Snellius @ SURFsara
====================

.. toctree::
   :maxdepth: 2
   :caption: Contents:

General information on the system and remote access (SSH) are available at: `<https://servicedesk.surfsara.nl/wiki/display/WIKI/Snellius>`_. Some additional notes are currently available at: `<https://github.com/microhh/microhh/issues/73>`_.

Modules
-------

Snellius uses a module system to load and/or switch between different compilers, libraries, etc. The following command unloads all modules (:code:`module purge`) and loads (:code:`module load`) the ones required to compile MicroHH, generate the input files with Python, merge the statistics with NCO, and visualise the results with Ncview:

.. code-block:: shell

    module purge
    module load 2024
    module load CMake/3.29.3-GCCcore-13.3.0
    module load CUDA/12.6.0
    module load Clang/18.1.8-GCCcore-13.3.0
    
    # FOSS (GCC) et al.
    module load foss/2024a
    module load netCDF/4.9.2-gompi-2024a
    
    # Python & utilities
    module load Python/3.12.3-GCCcore-13.3.0
    module load ncview/2.1.11-gompi-2024a
    module load NCO/5.2.9-foss-2024a

To simplify setting up the environment, it can be convenient to put the module commands in a shell script in your home directory (e.g. :code:`setup_env.sh`), after which you can setup the environment using:

.. code-block:: shell

    source ~/setup_env.sh

Slurm load balancer
-------------------

Like most supercomputers, Snellius uses a queuing system (Slurm) to schedule all the individual jobs from users. Instead of running the model directly from the login nodes, experiments have to be submitted to one or multiple compute nodes using a Slurm script.

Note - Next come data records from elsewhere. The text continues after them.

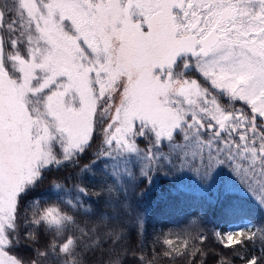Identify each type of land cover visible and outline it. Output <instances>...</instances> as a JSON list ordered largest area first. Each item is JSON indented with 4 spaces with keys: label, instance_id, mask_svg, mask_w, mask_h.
I'll use <instances>...</instances> for the list:
<instances>
[{
    "label": "snow or ice",
    "instance_id": "snow-or-ice-1",
    "mask_svg": "<svg viewBox=\"0 0 264 264\" xmlns=\"http://www.w3.org/2000/svg\"><path fill=\"white\" fill-rule=\"evenodd\" d=\"M221 170L264 210V0H0V264H264V222L142 239L141 185Z\"/></svg>",
    "mask_w": 264,
    "mask_h": 264
},
{
    "label": "trees",
    "instance_id": "trees-1",
    "mask_svg": "<svg viewBox=\"0 0 264 264\" xmlns=\"http://www.w3.org/2000/svg\"><path fill=\"white\" fill-rule=\"evenodd\" d=\"M224 180L233 182L230 175L225 170H221L207 187L200 185L190 174L174 179L156 176L149 188L141 185L147 192L141 202V210L146 209L147 237L142 239L148 248H152L155 238L163 239L161 234L179 231L189 215L194 213H207L205 228L209 231L212 229L223 232L240 229L247 231L250 221L252 224L264 222V210L259 208L243 189H239L237 208L225 211L221 205L217 204L215 185L218 181ZM44 187L41 186L38 191H43ZM21 254L30 255L24 249L21 250ZM177 264H183V262L177 261Z\"/></svg>",
    "mask_w": 264,
    "mask_h": 264
},
{
    "label": "rangeland",
    "instance_id": "rangeland-1",
    "mask_svg": "<svg viewBox=\"0 0 264 264\" xmlns=\"http://www.w3.org/2000/svg\"><path fill=\"white\" fill-rule=\"evenodd\" d=\"M226 171V170H225ZM227 172V171H226ZM228 175H230L228 172H227ZM231 177V176H230ZM232 178V177H231ZM233 179V178H232ZM233 183H235V181L233 180ZM240 226V225H239Z\"/></svg>",
    "mask_w": 264,
    "mask_h": 264
}]
</instances>
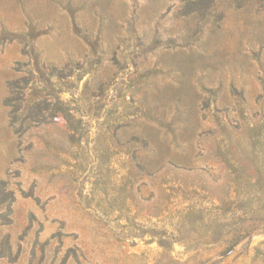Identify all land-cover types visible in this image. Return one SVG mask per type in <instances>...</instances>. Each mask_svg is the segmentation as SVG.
I'll list each match as a JSON object with an SVG mask.
<instances>
[{"label": "rangeland", "instance_id": "obj_1", "mask_svg": "<svg viewBox=\"0 0 264 264\" xmlns=\"http://www.w3.org/2000/svg\"><path fill=\"white\" fill-rule=\"evenodd\" d=\"M0 264H264V0H0Z\"/></svg>", "mask_w": 264, "mask_h": 264}, {"label": "trees", "instance_id": "obj_2", "mask_svg": "<svg viewBox=\"0 0 264 264\" xmlns=\"http://www.w3.org/2000/svg\"><path fill=\"white\" fill-rule=\"evenodd\" d=\"M4 38H6V37H4Z\"/></svg>", "mask_w": 264, "mask_h": 264}]
</instances>
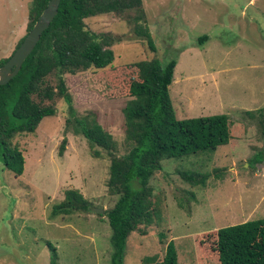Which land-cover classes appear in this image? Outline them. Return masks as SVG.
I'll list each match as a JSON object with an SVG mask.
<instances>
[{
    "label": "rangeland",
    "instance_id": "obj_1",
    "mask_svg": "<svg viewBox=\"0 0 264 264\" xmlns=\"http://www.w3.org/2000/svg\"><path fill=\"white\" fill-rule=\"evenodd\" d=\"M31 1L0 0V60L9 58L26 35ZM142 1L154 51L134 35L125 15L84 20L91 32L115 38L110 66L175 59L169 95L176 118L228 115L233 136L215 152L162 161L149 181L160 210L145 236L128 237L123 264H151L147 259L153 256L161 260L165 247L159 233L173 241L178 264H218L200 259L195 236L264 217V144L257 123L244 114L264 108V0ZM204 35L208 39L200 45ZM108 69L66 75L65 81L77 116L93 113L122 156L127 152L122 109L129 96L125 82L113 85L106 79ZM54 105L56 114L42 119L33 135L13 141L24 157L23 174L15 177L0 162V264H51L48 243L57 264H109L111 231L104 213L50 217L66 190H77L104 211L117 198L107 187L108 154L96 147L100 156L95 158L86 139L67 125L66 104L57 99ZM215 169H221L218 179ZM178 172L211 177L206 187H191ZM188 193H194L190 213L177 207Z\"/></svg>",
    "mask_w": 264,
    "mask_h": 264
},
{
    "label": "trees",
    "instance_id": "obj_2",
    "mask_svg": "<svg viewBox=\"0 0 264 264\" xmlns=\"http://www.w3.org/2000/svg\"><path fill=\"white\" fill-rule=\"evenodd\" d=\"M48 1H31L26 32ZM106 14L125 15L134 35L155 50L142 0H60L54 20L42 33L18 74L8 84L0 86V162L15 177L21 176L24 157L13 143L14 139L19 135H33L42 119L56 114L55 100H62L67 106V125H72L74 132L86 139L92 155L100 156L95 150L97 147L110 157L107 187L117 198L114 205L104 211L111 231L109 264H123L128 237L136 232L145 236L144 229L155 223L160 210L149 181L162 169V161L215 152L218 147L227 145L233 134L228 115L176 118L169 95L175 59L139 61L112 68L111 47L115 38L109 33L91 32L84 23L87 18ZM207 39L204 35L198 42L202 45ZM7 59L0 60V67ZM105 68H109L106 79L111 84H127L129 100L122 109L127 152L122 156L117 155L115 141L93 113L77 116L65 81L66 75ZM244 114L257 123L264 144V108ZM65 144L63 138L59 156ZM262 158L249 161V165ZM220 172L221 169H215L213 176L218 179ZM178 175L189 186L201 188L206 187L211 177V173L200 172H178ZM187 195L188 198L178 199L177 207L190 213L189 201L194 199V193ZM92 208L81 193L70 189L64 192L63 200L51 208L50 217L89 213ZM158 236L165 247L163 257L158 260L153 256L147 262L178 264L173 241H167L164 233ZM195 237L201 260H216L218 264H264V217L201 232ZM48 247L52 250L50 263L57 264L56 250L50 243Z\"/></svg>",
    "mask_w": 264,
    "mask_h": 264
},
{
    "label": "water",
    "instance_id": "obj_3",
    "mask_svg": "<svg viewBox=\"0 0 264 264\" xmlns=\"http://www.w3.org/2000/svg\"><path fill=\"white\" fill-rule=\"evenodd\" d=\"M60 0H49L45 9L34 23L29 32L26 33L20 45L14 50L7 61L0 67V86L6 85L20 71L25 59L31 54L38 43L42 33L54 20ZM93 212L103 214L104 210L92 208Z\"/></svg>",
    "mask_w": 264,
    "mask_h": 264
},
{
    "label": "crops",
    "instance_id": "obj_4",
    "mask_svg": "<svg viewBox=\"0 0 264 264\" xmlns=\"http://www.w3.org/2000/svg\"><path fill=\"white\" fill-rule=\"evenodd\" d=\"M27 26V25H26Z\"/></svg>",
    "mask_w": 264,
    "mask_h": 264
}]
</instances>
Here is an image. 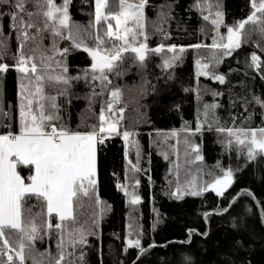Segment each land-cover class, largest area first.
I'll list each match as a JSON object with an SVG mask.
<instances>
[{
    "label": "snow or ice",
    "instance_id": "1",
    "mask_svg": "<svg viewBox=\"0 0 264 264\" xmlns=\"http://www.w3.org/2000/svg\"><path fill=\"white\" fill-rule=\"evenodd\" d=\"M71 2L72 0H61L60 3L54 0H0V5L3 6L0 18H7L9 30V35L5 36L3 26L0 25V76L6 75L10 70L17 74L15 128L11 124L0 122V264H28L30 259L32 264H38L33 256L35 242H44L45 239L54 244L56 249L54 253H49L45 248L41 254L48 256L47 264H86L88 238H98L102 216L110 210V206H102L103 202L96 193L98 145H104L107 138L115 135L124 141L126 162L130 148L136 150L137 161L140 157L136 133L124 129L123 114L126 106H120L124 95L122 86H114L113 80L122 78L133 66L137 69V74H140L146 67L149 53H160L163 48L171 55L163 57L157 67L168 79H172L168 70L182 60L185 51V46L172 43H158L154 48H149L145 17L147 0L135 3L120 0V10L116 12L108 10L106 0H93L94 12L87 25L71 21ZM248 6L249 13L244 19L227 24L218 0L215 3L195 0L191 5L201 19L211 25V44L200 42L187 46L192 49L207 48L212 53L207 63L195 59L196 77L203 76L220 85L227 84L226 75L217 73L216 68L226 57L234 54L239 56L240 52L237 50L243 51L242 45L249 43L251 30L246 25L254 26L264 37V0H248ZM161 7H167L171 11V4ZM165 16H168V12L157 11V17L161 21ZM168 18L171 19L170 16ZM156 31L167 38L166 31L160 28ZM199 31L207 35L203 26ZM12 32L16 34L17 46L14 55L10 57L12 63L8 64L3 62V56L8 52ZM45 39L48 41L47 46L44 44ZM86 40L92 43L89 44ZM62 41L66 43L60 47ZM252 47L253 51L245 53L243 61L239 63L243 64L245 75L251 72L264 81V44L253 43ZM257 48L260 54L256 51ZM74 50L82 51L89 61L76 75L70 73L67 62L69 53ZM126 61H130L127 68L124 66ZM239 70L229 68V72ZM81 80L92 89L83 97L88 103L82 112H91L94 98L99 96V122L86 123L81 119L76 128H72L65 122L67 111L60 98L68 104L72 99H80L72 88L73 82ZM141 81L139 95L143 96L148 91V80L141 76ZM97 87L99 92L95 91ZM131 87L137 85L133 84ZM152 91H156L155 86H152ZM184 91L188 89L185 88ZM192 91L197 93L198 101L204 92L210 93L213 98L221 94L207 86L203 91L199 88H193ZM105 92L106 102L103 99ZM240 99L241 107L246 109L249 101L243 96ZM251 103L259 106L260 119L264 122V97L251 95ZM217 108L215 100L204 103L203 109H198L194 129L187 127V122L182 124L180 131L186 133V136L183 141L177 142H182L190 150L185 153L188 164L201 162L203 159L200 145L190 137L201 133L204 125H207V129L214 130L218 136L227 134L225 138L217 140L222 146V152L231 151L234 146L237 157H243L246 164L264 165V126L239 127L235 123L233 126H220L215 112ZM0 114L8 116L7 112ZM250 115L244 119H249ZM201 116L203 120L200 119ZM140 120L150 123L144 112L139 114L137 123ZM232 120L235 122L236 117L232 116ZM243 123L242 120L241 124ZM171 136H177L176 129L171 131ZM164 159L168 160L169 156L164 154ZM213 167L219 169L220 174L210 171L209 176L213 178L204 181L198 179L203 176L202 170H198L196 175L189 173L191 179L183 185L177 183L169 193L170 198L179 200L186 195L201 196L209 190L220 197L233 184L234 172L244 165L233 169L231 166L224 167L217 161ZM127 171L126 168L124 184L117 183L116 187L132 205H136L140 197L128 191ZM131 171H140L138 163L132 166ZM242 194L256 200L251 192L242 189L228 200L229 207L215 209V215L228 214L233 202ZM85 200L93 209L89 213L84 211ZM257 207L260 209L259 224L264 229V205L257 203ZM211 214L207 211L203 213L206 224ZM85 215L90 219H82ZM232 219L235 220L236 217ZM156 223L158 221L153 222V227ZM230 226L238 233L250 230L243 217H240L239 224L231 223ZM186 231L190 239L196 230L188 228ZM196 234L207 236V228ZM143 235L139 226L130 225L126 218L122 252H127L129 248L136 250L137 260L133 264H139V259L149 249L156 247L154 243L145 247L142 243ZM188 239L182 243L187 244ZM241 248V240L234 239L233 252L239 255ZM120 264L124 262L121 261ZM169 264H194V261L190 255L178 252ZM223 264L246 262L241 257L239 261L233 258L225 260Z\"/></svg>",
    "mask_w": 264,
    "mask_h": 264
},
{
    "label": "trees",
    "instance_id": "2",
    "mask_svg": "<svg viewBox=\"0 0 264 264\" xmlns=\"http://www.w3.org/2000/svg\"><path fill=\"white\" fill-rule=\"evenodd\" d=\"M54 2L60 3L61 0H54ZM126 2L135 3L138 0H126ZM209 2L215 3L217 0H209ZM218 2L227 24L244 19L249 13L248 0H218ZM194 3L195 0H147L145 17L149 48H154L158 43L185 46L182 60L168 70L172 79H168L167 75L157 67V64H160L161 59L165 57L164 54L168 53L166 48H163L160 53H149L146 67L140 74H137V69L133 66L122 78L113 80V85L122 86L124 93L120 106H126L125 113L132 112L131 117L136 121L133 127L128 126L126 119H123V124L124 129L136 133L135 140L139 146L140 157L137 161L136 150L130 148L129 159L126 162L124 142L115 135L107 138L104 145H98L96 193L103 202L102 206L108 205L110 210L102 216L98 238H88L89 247L85 249L86 264H120L121 261L124 264H133L137 260L134 248L122 252L126 218L130 225H138L143 231L142 243L145 247L149 243L156 245L139 259V264H169L178 252L190 255L194 264H223L225 260L235 258L239 261L241 257L246 264H264V229L259 224L260 209L257 207V203L264 205V165L246 164L243 157H237L234 146L231 151L222 152V146L217 143V138L227 135L226 133L218 136L214 130L209 131L207 125H204L203 131L197 134L193 141L200 145V154L203 158L200 162L201 168L206 173L211 171L216 175L220 174L219 169L213 167L217 161H220L224 167L231 166L233 169L238 165H244L239 171L234 172L233 184L225 189L220 197L210 190L201 196L186 195L179 200L170 198L169 195L177 183L181 184L171 168L172 155L168 160L164 159V151L177 149V142L172 140L174 137H171V131L176 129L177 135L184 133L180 129L185 122L187 127L194 129L198 109L202 110L204 103H212L215 100L218 104L215 112L220 126H233V123L239 127L264 126V122L260 119L259 106L251 103V95L264 97V83L254 73L249 72L245 75L243 64L239 63L243 61L245 53L253 51V43L264 44V37L254 29V26L246 25V28L251 30L249 43L242 45L243 51L237 50L240 52L239 56L234 54L226 57L216 68L217 73L226 75L227 84L220 85L203 76L196 77L195 59L203 58L207 63L212 53L207 48L192 49L187 46L200 42L211 44L212 41L210 39L211 25L202 20L196 10L191 8ZM92 4L93 0H86V2L72 0L69 8L71 21L87 25L93 13ZM106 4L109 11L120 10V0H107ZM168 4H171L170 12L167 7H161ZM0 9H3L2 5ZM157 11L168 12L171 19L165 16L161 21L157 17ZM212 11L214 12L215 9L213 8ZM0 25L3 26L5 36L9 35L7 18H0ZM201 26L205 28L207 35L200 33ZM157 28L166 31L167 38L157 32ZM86 42L92 43L88 40ZM47 43L45 39V46ZM65 43L62 41L59 46L63 47ZM16 46V34L12 32L8 41V52L3 56V62L12 63L10 57L14 55ZM256 51L260 54L259 48ZM67 62L72 75H76L89 63L86 54L80 50L70 52ZM129 62H125V68L128 67ZM230 67L240 70L229 72ZM16 75L14 70H10L6 75L0 76V113H8L7 117L0 114V122L11 124L13 129L17 118ZM141 76L148 80L146 85L148 91L143 96H140L138 92L139 85L142 83ZM133 84H136L138 88L131 87ZM152 86L156 87L155 92L152 91ZM205 86L221 94L213 98L210 93L204 92L198 101L197 93H194L192 89L199 88L203 91ZM132 88H137V91L125 95L126 91ZM185 88L188 91H184ZM99 90V87L95 89L97 92ZM48 91L51 92V89ZM72 91L81 98L72 99L70 104L64 103L63 98H60L62 106L67 111L65 122L72 128H76L81 119H84L86 123L98 124L101 98L99 96L94 98L91 112H82L88 103L83 97L92 89L81 80L73 82ZM242 96L249 101L246 109L241 107L240 97ZM103 99L107 101V94ZM141 112L146 113L150 123H145L143 120L137 123ZM249 114H251L250 118L245 120L244 118L249 117ZM117 115L119 116V113ZM232 116L236 117L235 122ZM200 119L203 120V117L201 116ZM242 120L243 124H241ZM158 140L162 141V144ZM137 163L140 171L134 173L131 169ZM126 168L128 169V191L140 197L136 205H132L124 193L116 187L117 183L124 184ZM242 189L251 192L256 200L242 194L233 202L228 214L215 215V209L229 207L228 200ZM92 210V206L85 200V213ZM206 211L212 213L208 217L207 224L203 217ZM232 217L236 219L233 220ZM240 217H243L250 226L248 232L238 233L230 226L231 223L239 224ZM82 219H90V217L85 215ZM154 221H158L155 227H153ZM188 228L196 230L190 239L186 231ZM205 228L208 231L207 236L196 234L202 233ZM186 239L188 243H182ZM234 239L241 240L243 244L239 255L232 250ZM45 248L49 253L56 251L54 244L49 243L47 239L44 242L39 240L35 242L33 256L38 264L48 262V256L41 255ZM28 264H32L31 259Z\"/></svg>",
    "mask_w": 264,
    "mask_h": 264
},
{
    "label": "rangeland",
    "instance_id": "3",
    "mask_svg": "<svg viewBox=\"0 0 264 264\" xmlns=\"http://www.w3.org/2000/svg\"><path fill=\"white\" fill-rule=\"evenodd\" d=\"M106 2H107V0H106ZM93 12H94V8H93ZM170 55H171V53L164 54L165 57L166 56H170ZM201 59L203 60V58H201ZM202 60H201L202 63H206V62H204V60L203 61ZM262 82L264 83V81H262ZM137 88H134V89L132 88L130 90L128 89V92L126 91L125 95L134 93L135 91H137L136 90ZM135 94H138V93H135ZM131 114H132V112H130V111H127V114L124 112L123 119L127 120L128 126L133 127L134 126L133 124L136 121L133 120V117H131ZM119 115H120V113H119ZM185 136H186V133H182V134L177 135L176 137H174V139H172V140H176V142L177 141H183ZM225 137H226V135L225 136H220V137L217 138V140L218 139H223ZM190 138L193 140V139H195V136L194 137H190ZM159 143L162 144V141H159ZM188 151H190V150L186 149L182 142L181 143L177 142V149L176 150L164 151L165 154H167L168 156L172 155L171 156V161H170L171 168L174 170L175 175L180 180L181 185H183L187 180L191 179V176L189 175V173H191L193 175H196L198 170H202L203 171V176L202 177H198V179H202L204 181H208V180L212 179L213 177L209 176V172L206 173L204 171V169L201 168L202 164L200 162H194L192 164H188V162H187L188 157L185 155V153L188 152ZM193 161H194V157H193Z\"/></svg>",
    "mask_w": 264,
    "mask_h": 264
}]
</instances>
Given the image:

The script below (also available in :code:`microhh_root/misc/runscripts/snellius_cpu.slurm`) shows an example for running the :code:`drycblles` case on 128 CPU cores (1 nodes) in the :code:`thin` partition:

.. code-block:: shell

    #!/bin/bash
    #SBATCH --job-name=drycblles

    # Log file `stdout` and `stderr` (%j is replaced with a unique job ID):
    #SBATCH --output=mhh-%j.out
    #SBATCH --error=mhh-%j.err

    # New (2023) Genoa CPU partition (https://servicedesk.surfsara.nl/wiki/display/WIKI/Snellius+usage+and+accounting):
    #SBATCH --partition=genoa

    # Genoa nodes have 192 cores/node. Slurm automatically determines the required number of nodes:
    #SBATCH -n 192
    #SBATCH --cpus-per-task=1
    #SBATCH --ntasks-per-core=1

    # Maximum wall clock time:
    #SBATCH -t 08:00:00

    # E-mail notifications, options are: {none, begin, end, fail, all}:
    #SBATCH --mail-type=end
    #SBATCH --mail-user=ceo@microhh.org

    module purge
    module load 2024
    module load CMake/3.29.3-GCCcore-13.3.0
    module load CUDA/12.6.0
    module load Clang/18.1.8-GCCcore-13.3.0
    module load foss/2024a
    module load netCDF/4.9.2-gompi-2024a

    srun ./microhh init drycblles
    srun ./microhh run drycblles

For setting up and testing new cases, it can be convenient to run the case with a wall clock limit (:code:`#SBATCH -t`) of less than one hour. This automatically places your job in the `short` queue, for which the waiting time if typically very short.

New jobs can be submitted using the :code:`sbatch` command (:code:`sbatch my_slurm_script.slurm`), the status of existing jobs can be listed with the :code:`squeue` command, and running (or queued) jobs can be cancelled using :code:`scancel <jobid>`, where :code:`<jobid>` is the unique ID listed when running the :code:`squeue` command.

More information about the different Slurm options is available in the `Slurm documentation <https://slurm.schedmd.com/documentation.html>`_ or the `Snellius domentation <https://servicedesk.surfsara.nl/wiki/display/WIKI/Example+job+scripts>`_.

Best practices
--------------

#. You should always run your experiments on the GPFS :code:`scratch` (:code:`/scratch-shared/your_username/`) file system, which is designed for the storage of large volumes of data, and fast parallel I/O.
#. Files on the :code:`scratch` file system are automatically deleted after 14 days, so archive them in time to e.g. the SURFsara archive at :code:`/archive/your_username/`.